Créée en août 2011, l’Armée syrienne libre obéit aux ordres d’un ancien colonel, Riad Asad, réfugié en Turquie, près de la frontière syrienne. Elle ne comptait qu’une centaine d’hommes au début. Contacté en octobre par Le Temps, le colonel Asad préconisait une tactique défensive: «Nous ne nous déployons que pour protéger les manifestants.» Depuis, le pays s’est embrasé et la stratégie de l’ASL a changé. Elle a fait la preuve de sa force de frappe et est, désormais, l’un des moteurs de la contestation. Si l’ASL s’est illustrée sur le champ de bataille, elle mène aussi la lutte dans les médias. Contacté par téléphone par Le Temps, en Turquie, le numéro deux de cette formation, Ahmad Hijjazi, explique les derniers développements sur le terrain.

Le Temps: Combien d’hommes se battent à vos côtés?

Ahmad Hijjazi: Ma katiba, un bataillon, comprend près de 12 000 hommes, c’est le plus grand, mais tous les hommes ne se battent pas en même temps. Tous les bataillons tirent leur nom du Coran, le mien s’appelle Abou Kotaiba, un compagnon du Prophète.
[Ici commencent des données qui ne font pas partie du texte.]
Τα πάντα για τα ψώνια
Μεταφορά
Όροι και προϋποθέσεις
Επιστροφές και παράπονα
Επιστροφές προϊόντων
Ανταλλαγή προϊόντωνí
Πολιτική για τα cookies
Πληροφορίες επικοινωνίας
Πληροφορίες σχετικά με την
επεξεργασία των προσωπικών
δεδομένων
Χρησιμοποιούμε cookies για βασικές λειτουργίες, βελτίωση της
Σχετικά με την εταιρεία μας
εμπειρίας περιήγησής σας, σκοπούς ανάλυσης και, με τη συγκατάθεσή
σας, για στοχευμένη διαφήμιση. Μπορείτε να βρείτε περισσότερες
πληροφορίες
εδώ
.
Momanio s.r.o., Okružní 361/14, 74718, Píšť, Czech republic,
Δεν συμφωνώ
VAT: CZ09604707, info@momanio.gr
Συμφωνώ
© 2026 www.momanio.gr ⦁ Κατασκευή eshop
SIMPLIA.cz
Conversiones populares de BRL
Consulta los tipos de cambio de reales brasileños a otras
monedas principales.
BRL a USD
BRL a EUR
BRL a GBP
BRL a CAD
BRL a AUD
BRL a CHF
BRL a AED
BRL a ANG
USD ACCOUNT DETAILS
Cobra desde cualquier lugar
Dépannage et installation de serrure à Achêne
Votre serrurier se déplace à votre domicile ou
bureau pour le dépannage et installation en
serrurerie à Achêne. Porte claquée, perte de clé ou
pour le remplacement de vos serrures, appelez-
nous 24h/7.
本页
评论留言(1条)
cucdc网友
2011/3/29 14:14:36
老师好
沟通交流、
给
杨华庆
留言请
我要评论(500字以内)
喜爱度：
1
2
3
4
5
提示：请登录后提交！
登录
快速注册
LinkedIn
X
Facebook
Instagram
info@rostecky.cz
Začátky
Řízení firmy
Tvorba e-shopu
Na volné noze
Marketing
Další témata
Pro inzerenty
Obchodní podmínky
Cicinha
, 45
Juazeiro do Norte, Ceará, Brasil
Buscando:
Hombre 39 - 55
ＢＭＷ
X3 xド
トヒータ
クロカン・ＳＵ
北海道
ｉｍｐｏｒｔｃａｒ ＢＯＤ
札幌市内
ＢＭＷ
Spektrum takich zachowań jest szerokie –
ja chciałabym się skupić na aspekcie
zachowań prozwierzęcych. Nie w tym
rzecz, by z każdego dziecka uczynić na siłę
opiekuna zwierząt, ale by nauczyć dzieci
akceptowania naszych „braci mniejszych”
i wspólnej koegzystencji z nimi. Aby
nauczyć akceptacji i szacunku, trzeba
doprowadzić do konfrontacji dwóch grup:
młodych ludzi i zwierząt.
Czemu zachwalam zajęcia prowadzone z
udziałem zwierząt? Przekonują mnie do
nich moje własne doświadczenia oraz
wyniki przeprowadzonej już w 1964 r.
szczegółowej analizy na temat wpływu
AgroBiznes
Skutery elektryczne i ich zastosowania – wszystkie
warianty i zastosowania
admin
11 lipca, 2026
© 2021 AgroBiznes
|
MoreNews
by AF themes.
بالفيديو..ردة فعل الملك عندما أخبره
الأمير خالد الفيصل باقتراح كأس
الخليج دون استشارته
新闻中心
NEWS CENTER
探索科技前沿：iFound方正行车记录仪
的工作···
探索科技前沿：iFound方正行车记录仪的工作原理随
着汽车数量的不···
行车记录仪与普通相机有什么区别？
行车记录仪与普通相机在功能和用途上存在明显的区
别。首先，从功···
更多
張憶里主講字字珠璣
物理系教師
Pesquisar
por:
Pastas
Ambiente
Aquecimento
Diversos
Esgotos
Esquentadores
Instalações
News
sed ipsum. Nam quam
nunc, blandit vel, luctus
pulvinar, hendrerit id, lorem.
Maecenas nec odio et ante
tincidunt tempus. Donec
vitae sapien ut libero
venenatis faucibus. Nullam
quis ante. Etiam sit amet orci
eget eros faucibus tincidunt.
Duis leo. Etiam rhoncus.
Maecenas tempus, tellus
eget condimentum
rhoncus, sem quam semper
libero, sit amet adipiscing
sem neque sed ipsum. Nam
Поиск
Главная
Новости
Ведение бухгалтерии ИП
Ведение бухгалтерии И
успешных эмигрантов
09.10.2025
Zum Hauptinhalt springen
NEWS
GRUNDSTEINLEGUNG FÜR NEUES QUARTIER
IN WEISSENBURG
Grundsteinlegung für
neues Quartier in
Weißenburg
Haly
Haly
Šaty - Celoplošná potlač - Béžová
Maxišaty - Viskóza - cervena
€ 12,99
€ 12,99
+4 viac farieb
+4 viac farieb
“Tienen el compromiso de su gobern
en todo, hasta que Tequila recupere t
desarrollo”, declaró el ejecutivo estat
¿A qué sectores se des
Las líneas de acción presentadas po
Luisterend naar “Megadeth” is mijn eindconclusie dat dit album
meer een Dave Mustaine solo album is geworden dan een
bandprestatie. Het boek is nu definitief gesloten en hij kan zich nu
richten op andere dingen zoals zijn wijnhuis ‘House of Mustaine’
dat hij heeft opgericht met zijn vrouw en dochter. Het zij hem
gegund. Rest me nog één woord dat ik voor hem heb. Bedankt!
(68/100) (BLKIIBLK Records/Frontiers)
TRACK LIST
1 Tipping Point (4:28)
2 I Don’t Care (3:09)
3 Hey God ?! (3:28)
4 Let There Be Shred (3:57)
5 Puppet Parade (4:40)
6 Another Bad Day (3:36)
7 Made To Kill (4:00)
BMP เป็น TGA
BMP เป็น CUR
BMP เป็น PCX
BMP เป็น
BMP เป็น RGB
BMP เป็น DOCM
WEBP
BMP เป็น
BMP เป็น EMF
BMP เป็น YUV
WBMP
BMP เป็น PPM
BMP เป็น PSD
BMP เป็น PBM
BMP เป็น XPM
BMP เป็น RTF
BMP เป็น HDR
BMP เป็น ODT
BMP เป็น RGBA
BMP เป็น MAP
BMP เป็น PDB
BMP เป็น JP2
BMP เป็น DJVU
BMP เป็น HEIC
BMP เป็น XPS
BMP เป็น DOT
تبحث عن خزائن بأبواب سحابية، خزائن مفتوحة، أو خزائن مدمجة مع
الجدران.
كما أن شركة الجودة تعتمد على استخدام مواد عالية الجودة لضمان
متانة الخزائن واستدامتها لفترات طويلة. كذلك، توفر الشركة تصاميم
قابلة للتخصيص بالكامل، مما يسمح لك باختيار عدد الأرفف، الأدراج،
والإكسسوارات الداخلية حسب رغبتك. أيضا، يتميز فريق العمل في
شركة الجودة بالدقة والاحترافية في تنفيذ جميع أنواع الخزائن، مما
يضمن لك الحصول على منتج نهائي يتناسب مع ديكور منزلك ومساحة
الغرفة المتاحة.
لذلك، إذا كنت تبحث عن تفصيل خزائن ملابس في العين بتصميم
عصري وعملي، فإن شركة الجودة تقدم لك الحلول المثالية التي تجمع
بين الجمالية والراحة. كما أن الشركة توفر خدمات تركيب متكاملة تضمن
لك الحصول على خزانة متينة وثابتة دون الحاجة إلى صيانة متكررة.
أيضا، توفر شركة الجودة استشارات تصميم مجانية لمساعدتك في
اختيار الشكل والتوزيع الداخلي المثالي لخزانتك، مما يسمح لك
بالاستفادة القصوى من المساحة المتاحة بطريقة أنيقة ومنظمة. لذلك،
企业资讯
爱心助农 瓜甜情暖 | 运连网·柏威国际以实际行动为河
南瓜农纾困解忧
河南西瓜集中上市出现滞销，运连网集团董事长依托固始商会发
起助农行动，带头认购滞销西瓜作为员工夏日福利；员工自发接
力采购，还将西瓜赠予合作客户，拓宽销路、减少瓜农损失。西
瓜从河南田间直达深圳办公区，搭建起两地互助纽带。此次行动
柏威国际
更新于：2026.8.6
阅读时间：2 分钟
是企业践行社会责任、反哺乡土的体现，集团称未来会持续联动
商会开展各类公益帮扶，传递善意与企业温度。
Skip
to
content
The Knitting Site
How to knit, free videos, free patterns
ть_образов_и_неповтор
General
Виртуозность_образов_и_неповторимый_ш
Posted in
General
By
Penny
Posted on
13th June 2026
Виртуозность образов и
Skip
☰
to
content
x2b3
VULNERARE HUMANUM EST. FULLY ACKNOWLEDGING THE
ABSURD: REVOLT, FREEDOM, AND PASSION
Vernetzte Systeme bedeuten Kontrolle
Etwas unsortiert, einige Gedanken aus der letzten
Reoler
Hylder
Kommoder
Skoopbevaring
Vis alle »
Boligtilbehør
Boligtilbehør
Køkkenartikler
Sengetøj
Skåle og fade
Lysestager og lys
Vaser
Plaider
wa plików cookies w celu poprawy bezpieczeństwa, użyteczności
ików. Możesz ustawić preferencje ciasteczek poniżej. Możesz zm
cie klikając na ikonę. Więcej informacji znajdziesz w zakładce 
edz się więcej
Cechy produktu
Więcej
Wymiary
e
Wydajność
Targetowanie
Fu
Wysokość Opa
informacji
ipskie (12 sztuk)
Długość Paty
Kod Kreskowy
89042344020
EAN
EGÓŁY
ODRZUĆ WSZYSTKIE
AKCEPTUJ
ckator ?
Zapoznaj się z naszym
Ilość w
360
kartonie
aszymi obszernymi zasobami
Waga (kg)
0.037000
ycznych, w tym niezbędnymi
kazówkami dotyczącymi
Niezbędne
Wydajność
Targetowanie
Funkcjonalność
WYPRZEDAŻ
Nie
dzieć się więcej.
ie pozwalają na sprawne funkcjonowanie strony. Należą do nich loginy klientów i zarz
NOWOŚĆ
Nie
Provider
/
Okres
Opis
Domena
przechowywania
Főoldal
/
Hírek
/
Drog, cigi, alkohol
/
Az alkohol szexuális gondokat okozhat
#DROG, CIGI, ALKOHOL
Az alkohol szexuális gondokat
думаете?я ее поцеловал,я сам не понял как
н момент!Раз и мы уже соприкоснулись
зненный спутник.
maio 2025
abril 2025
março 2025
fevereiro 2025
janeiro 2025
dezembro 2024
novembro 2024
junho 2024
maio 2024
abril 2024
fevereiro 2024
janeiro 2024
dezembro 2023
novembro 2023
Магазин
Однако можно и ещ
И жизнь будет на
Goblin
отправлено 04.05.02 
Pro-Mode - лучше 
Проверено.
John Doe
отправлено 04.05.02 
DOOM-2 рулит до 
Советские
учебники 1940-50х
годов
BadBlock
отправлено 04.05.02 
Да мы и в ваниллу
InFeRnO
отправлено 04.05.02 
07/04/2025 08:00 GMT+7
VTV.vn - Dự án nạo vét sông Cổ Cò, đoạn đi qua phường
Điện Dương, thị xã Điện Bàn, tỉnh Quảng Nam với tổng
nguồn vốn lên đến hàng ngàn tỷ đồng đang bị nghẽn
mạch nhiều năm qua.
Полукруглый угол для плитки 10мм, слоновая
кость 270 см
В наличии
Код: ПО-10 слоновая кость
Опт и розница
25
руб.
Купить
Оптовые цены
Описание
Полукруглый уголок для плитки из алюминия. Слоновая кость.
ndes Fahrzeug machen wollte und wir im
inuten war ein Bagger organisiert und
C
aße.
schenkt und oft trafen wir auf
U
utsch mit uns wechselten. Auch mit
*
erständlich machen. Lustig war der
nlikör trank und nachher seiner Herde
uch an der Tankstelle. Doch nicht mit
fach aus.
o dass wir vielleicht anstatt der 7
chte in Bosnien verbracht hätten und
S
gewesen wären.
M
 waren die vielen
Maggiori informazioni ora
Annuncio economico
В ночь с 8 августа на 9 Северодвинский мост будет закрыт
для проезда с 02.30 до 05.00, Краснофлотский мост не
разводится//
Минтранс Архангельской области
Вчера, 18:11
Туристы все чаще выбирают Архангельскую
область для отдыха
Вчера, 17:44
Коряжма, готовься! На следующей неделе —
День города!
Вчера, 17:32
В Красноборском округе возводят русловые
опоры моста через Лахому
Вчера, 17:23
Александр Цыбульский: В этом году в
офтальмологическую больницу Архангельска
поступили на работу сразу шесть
Il y a eu tant de désertions ces derniers jours que je ne peux pas dire combien d’hommes nous avons. Le nombre augmente sans cesse, rien que depuis jeudi nous avons gagné 1000 recrues. Nous sommes des dizaines de milliers. En tout 40 000, ou plus.

– Quelles opérations menez-vous?

– Beaucoup des attaques que nous menons sont directement liées aux défections. Sur la demande de militaires qui cherchent à quitter l’armée régulière, nous organisons une embuscade pour les aider à s’échapper. Autre cas de figure, les forces de Bachar el-Assad attaquent une zone où les gradés soupçonnent la présence de déserteurs, et nous répliquons. Les forces de sécurité sont sur les dents. Ces derniers jours pour stopper l’hémorragie, elles ont engagé de gros moyens, on sent la pression, les combats à venir seront extrêmement violents. Plus que tout, nous redoutons qu’elles utilisent des armes chimiques contre une population civile soupçonnée d’héberger des déserteurs.

– Collaborez-vous avec le Conseil national syrien (CNS)?

– L’ASL est chapeautée par un conseil militaire. Un conseil des opérations militaires planifie toutes les actions. Nous sommes très bien organisés, mais nous avons besoin d’aide et d’armes bien sûr. En matière de soutien, le CNS n’a pas tenu ses promesses. De l’ONU, nous espérons une résolution, elle contribuera à discréditer encore plus le régime et motivera des militaires à nous rejoindre.